Trump vs. the Economy

Republicans are just over six months away from the 2018 midterm elections, and there’s plenty to worry about. Midterms almost always favor the party out of power, and Democratic voters are far more enthused about the coming elections than their Republican correlatives. And although one should never underestimate the present-day Democratic party’s ability to wreck an easy win, the likelihood is that Republicans will lose the House, and they may lose the Senate, too. Such an outcome could well mean Donald Trump’s being impeached.

The one thing going decisively in Republicans’ favor is the economy. The jobless rate has dropped to 4.1 percent and may drop further, GDP growth seems certain to remain at around 3 percent, and wages are rising across the board.

Republicans can legitimately take credit for some of this success. The dramatic drop in the corporate tax rate, denounced by Democrats as though it meant the end of the republic, has encouraged investment and infused the whole economy with a sense of optimism not seen since well before the 2008 recession. The Trump administration’s methodical unmaking of Barack Obama’s regulatory state has enabled small and large firms to expand in ways they couldn’t 18 months ago.

The president can take ownership of this success if he wants to, but he’ll have to keep from ruining it. First, the tariffs—the administration has imposed a 25 percent levy on imported steel and a 10 percent levy on imported aluminum. The question is not whether the tariffs will raise domestic prices, slow growth, and prompt layoffs: Tariffs always do that. The question is how much immediate damage the tariffs will do.

Second, the tweets. Although it would be a wild exaggeration to say the president’s torpedoing the U.S. economy with his Twitter account, he’s doing his best. Trump has long been in the practice of berating private companies for making decisions he in his wisdom would not have taken: “garbage,” “terrible,” “really stupid,” and “STUPID” are epithets Trump has hurled at companies as varied and successful as Coca-Cola, H&R Block, and Sony.
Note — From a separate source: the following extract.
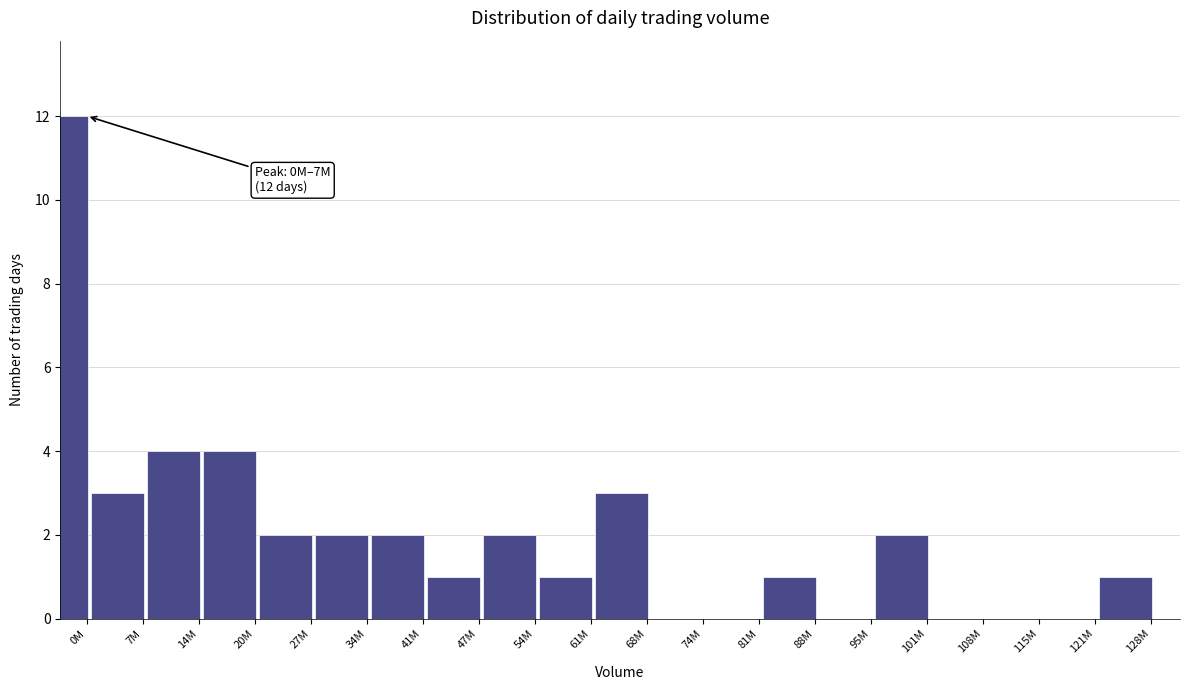

Reading right to left, list all the values displayed in this chart.

128M=1	121M=0	115M=0	108M=0	101M=2	95M=0	88M=1	81M=0	74M=0	68M=3	61M=1	54M=2	47M=1	41M=2	34M=2	27M=2	20M=4	14M=4	7M=3	0M=12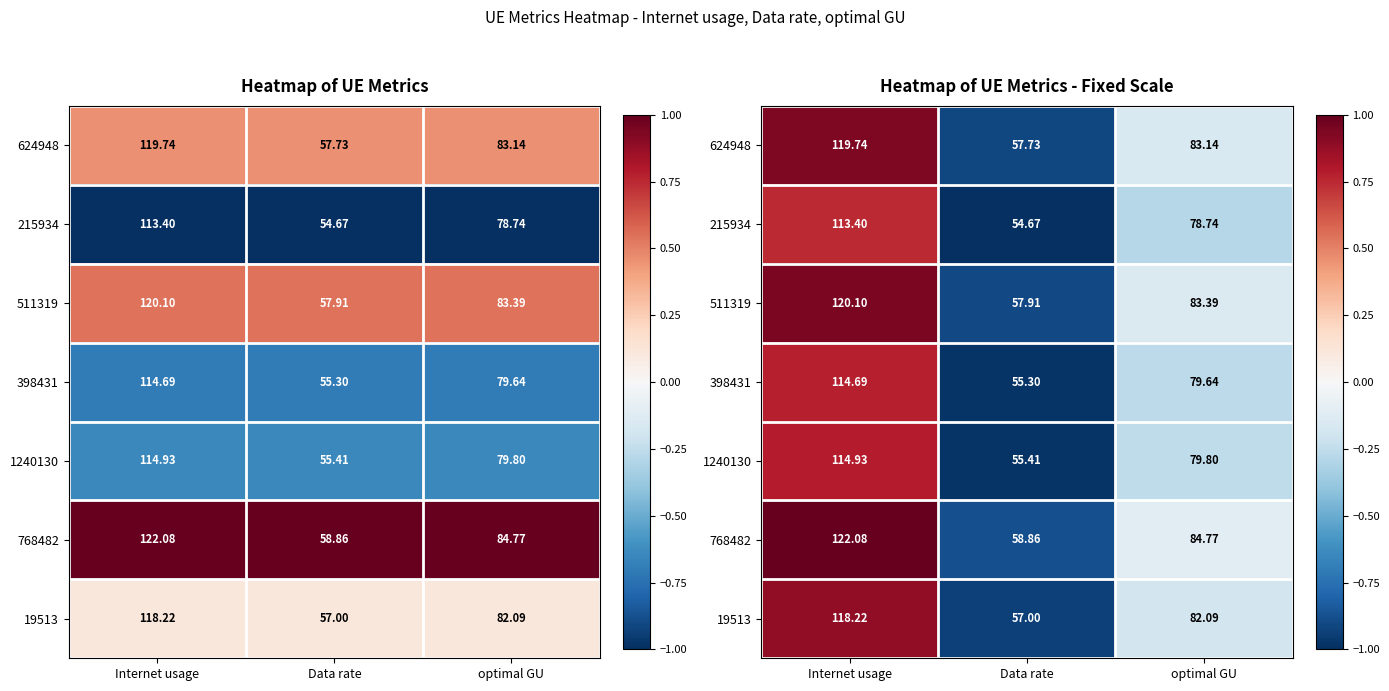

Is the value of 1240130 at optimal GU greater than the value of 215934 at optimal GU?

Yes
The practice continued, even intensified, when Trump was elected president. On December 6, 2016, before even taking office, he attacked Boeing, sending the airplane manufacturer’s shares downwards. His antics have hurt pharmaceutical companies such as Pfizer and Merck. When Merck’s CEO Ken Frazier resigned from Trump’s manufacturing council, for instance, the president retorted with an insult: “Now that Ken Frazier of Merck Pharma has resigned from President’s Manufacturing Council, he will have more time to LOWER RIPOFF DRUG PRICES!” Merck’s stock price took a tumble, and although it recovered quickly, the idea that a U.S. president would seek to injure a major corporation in a moment of irritation is, even at this late stage, mind-boggling.

The president did far more damage this week, when he trained his scope on Amazon, at least in part because Amazon’s founder Jeff Bezos owns the Washington Post. He tweeted a series of hostile remarks about the company—partly sensible if exaggerated criticisms, partly wild misinformation—and thus reduced the company’s market capitalization nearly $60 billion.
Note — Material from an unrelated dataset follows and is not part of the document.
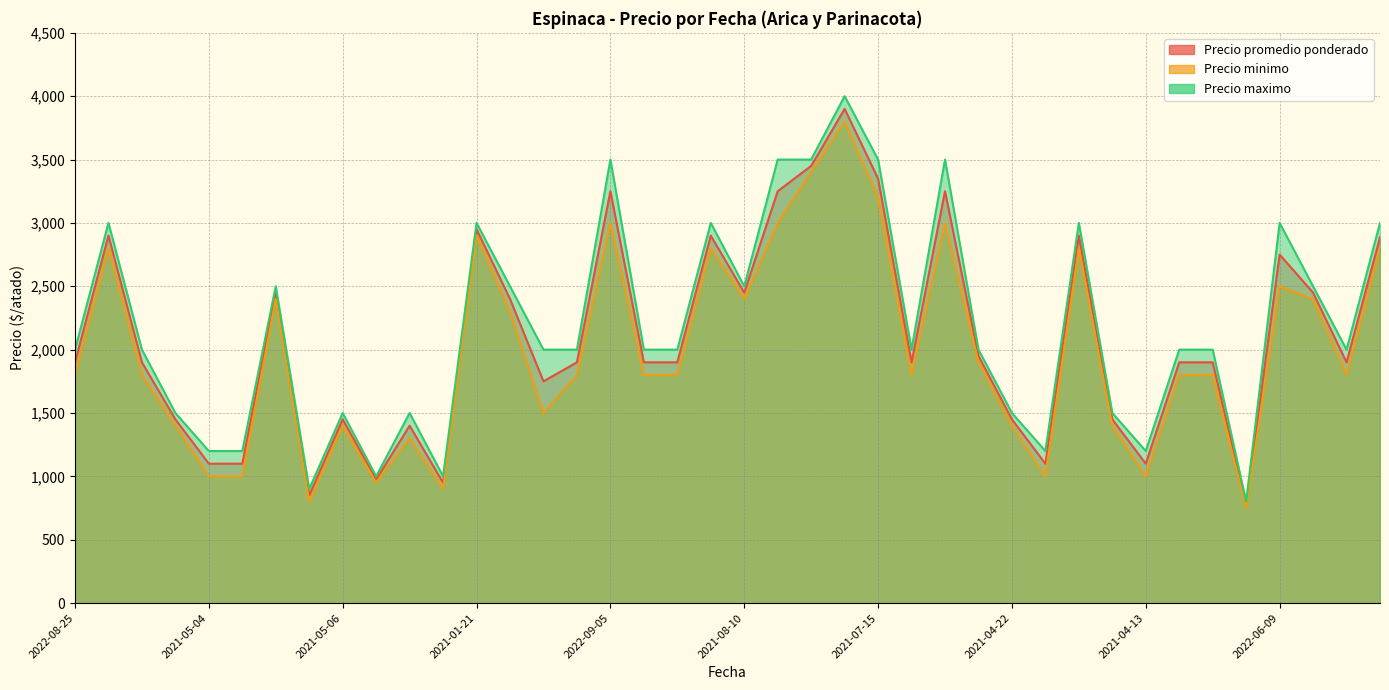

The value of Precio promedio ponderado at 2021-05-04 is 1798. True or false?

False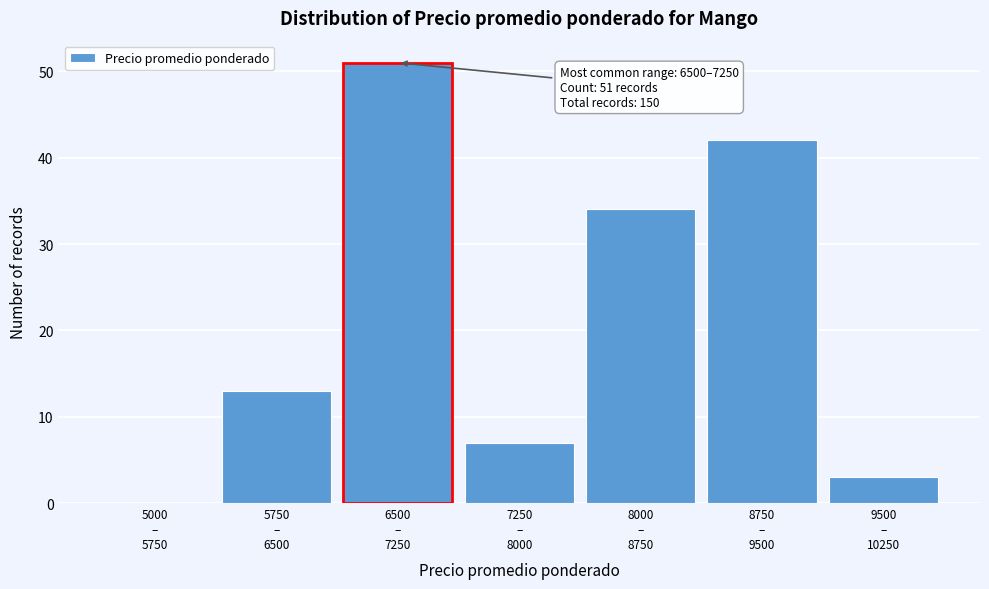

What is the maximum value shown in the chart?

51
Amazon will recover quickly. We’re far from feeling sorry for the online retailing behemoth. Amazon, like many large corporations, seeks and gets favorable treatment from government—and thus unfair market advantage—all over the country.

But the president’s regular practice of lashing out at private-sector firms is both harmful to the economy and ugly. One consultant for large tech companies tells the New York Times the great majority of his firm’s clients “now have a presidential Twitter strategy in place.” In other words, the people running corporate America feel the president of the United States could lash out at their company at any moment, and they’ve planned for ways to contain the damage.

It’s hard to see how congressional Republicans can make the case for pro-growth economic policies when the leader of their party is famous for fulminating at private businesses: Those fulminations regularly pummel voters’ stock portfolios and 401(k) accounts. Should we expect affected shareholders—people who’ve lost money because the president was annoyed one morning—to go on supporting that president’s party? The GOP can’t be the party of free markets and the party of anti-corporate hectoring at the same time.